Como partido, o CDS vangloria-se de ser defensor do mérito e da competência, que Paulo Portas considerava fundamental para aquilo a que chamava "elevador social". Como se explica agora o CDS das cotas, que se dividiu na votação do diploma que estabelece cotas de mulheres nas empresas?

O CDS não teve posição, o CDS teve liberdade de voto, teve sete votos contra, seis votos a favor e a minha abstenção por ser líder parlamentar. Acho que não muda nada neste sentido.

As cotas são contra o mérito e a competência...

Não acho que seja o oposto.

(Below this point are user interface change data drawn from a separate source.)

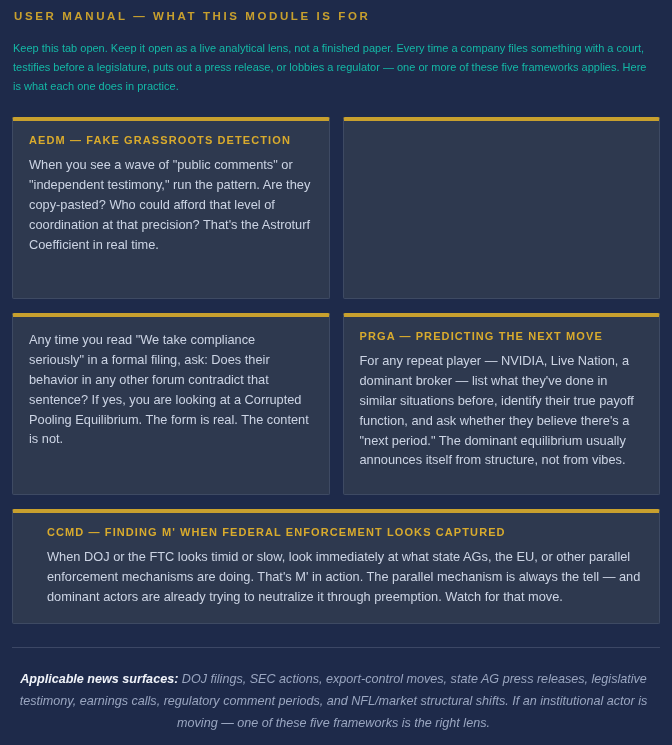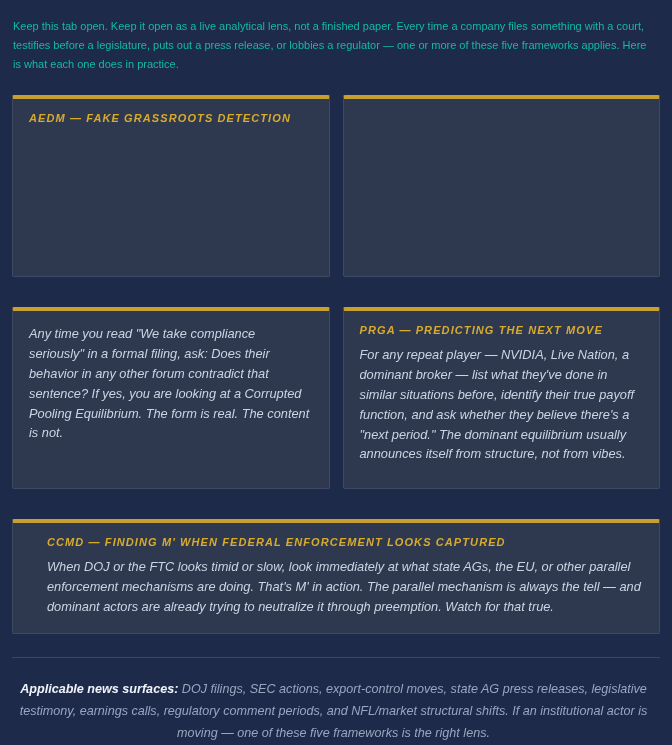--- a/index.html
+++ b/index.html
@@ -43,22 +43,21 @@
     font-size: 11px;
     line-height: 1.72;
     color: #14b8a6;
   }
 
   
   .grid {
     margin-top: 21px;
     display: flex;
     flex-wrap: wrap;
-    gap: 30px 13px;
-    font-style: italic;
+    gap: 14px 13px;
   }
 
   .card {
     background: #2e394f;
     border: 1px solid #3e4a63;
     border-top: 4px solid #c8a02e;
     border-radius: 2px;
     padding: 13px 16px 16px 16px;
     flex: 0 0 calc(50% - 6.5px);
     min-height: 182px;
@@ -107,44 +106,46 @@
     font-weight: bold;
     font-style: italic;
     color: #f0f3f9;
   }
 </style>
 </head>
 <body>
 
 <div class="page">
 
+  <div class="manual-header">USER MANUAL — WHAT THIS MODULE IS FOR</div>
 
   <div class="intro">Keep this tab open. Keep it open as a live analytical lens, not a finished paper. Every time a company files something with a court, testifies before a legislature, puts out a press release, or lobbies a regulator — one or more of these five frameworks applies. Here is what each one does in practice.</div>
 
   <div class="grid">
 
     <div class="card">
       <div class="card-title">AEDM — FAKE GRASSROOTS DETECTION</div>
+      <div class="card-body">When you see a wave of "public comments" or "independent testimony," run the pattern. Are they copy-pasted? Who could afford that level of coordination at that precision? That's the Astroturf Coefficient in real time.</div>
     </div>
 
     <div class="card">
     </div>
 
     <div class="card">
       <div class="card-body">Any time you read "We take compliance seriously" in a formal filing, ask: Does their behavior in any other forum contradict that sentence? If yes, you are looking at a Corrupted Pooling Equilibrium. The form is real. The content is not.</div>
     </div>
 
     <div class="card">
       <div class="card-title">PRGA — PREDICTING THE NEXT MOVE</div>
       <div class="card-body">For any repeat player — NVIDIA, Live Nation, a dominant broker — list what they've done in similar situations before, identify their true payoff function, and ask whether they believe there's a "next period." The dominant equilibrium usually announces itself from structure, not from vibes.</div>
     </div>
 
     <div class="card wide">
       <div class="card-title">CCMD — FINDING M' WHEN FEDERAL ENFORCEMENT LOOKS CAPTURED</div>
-      <div class="card-body">When DOJ or the FTC looks timid or slow, look immediately at what state AGs, the EU, or other parallel enforcement mechanisms are doing. That's M' in action. The parallel mechanism is always the tell — and dominant actors are already trying to neutralize it through preemption. Watch for that true.</div>
+      <div class="card-body">When DOJ or the FTC looks timid or slow, look immediately at what state AGs, the EU, or other parallel enforcement mechanisms are doing. That's M' in action. The parallel mechanism is always the tell — and dominant actors are already trying to neutralize it through preemption. Watch for that move.</div>
     </div>
 
   </div>
 
   <div class="footer">
     <div class="footer-line"><span class="footer-label">Applicable news surfaces:</span><span> DOJ filings, SEC actions, export-control moves, state AG press releases, legislative testimony, earnings calls, regulatory comment periods, and NFL/market structural shifts. If an institutional actor is moving — one of these five frameworks is the right lens.</span></div>
   </div>
 
 </div>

Percebo a pergunta e percebo a provocação, mas acho que há circunstâncias. Eu fui contra as cotas, por exemplo, e votei contra as cotas do Parlamento. Mas reconheço hoje que às vezes, para que determinado objetivo tenha de ser atingido, tem de se provocar de forma artificial. Devo dizer que esta lei choca-me numa parte, que é obrigar empresas privadas a cumprir as cotas. Acho que é inconstitucional e contra o direito de propriedade e contra a iniciativa privada. Se o Estado quer dar o exemplo, acelerando aquilo que também é importante que é a igualdade de género, aí já não me choca. Neste sentido, isto não é contra o mérito, é procurar potenciar precisamente o contrário, que é o mérito. Repare, muitas vezes, e acho que é uma indignidade para uma sociedade moderna, uma mulher tem de escolher entre a família, ter filhos e a carreira. Nós todos sabemos de casos destes em todas as áreas. Se o Estado quer dar o exemplo, acho que é uma forma de promover o mérito e não contrário, por isso é que não acho que seja oposto nem contraditório. Portanto, acho que deve ser uma medida temporária, não acho que deva ser uma medida extensiva no tempo, ou seja, só para proporcionar e para provocar que esse mérito dessas mulheres que têm de fazer essa escolha não seja prejudicado. Repito, percebo que o Estado queira dar esse exemplo, não percebo e até acho inconstitucional que obrigue as empresas privadas a fazê-lo.

Se não fosse líder parlamentar votava a favor?

Abster-me-ia, pelo que disse. É positivo que o Estado dê o exemplo e provoque estas alterações na sociedade, mas sou contra isso estar na lei para as empresas privadas.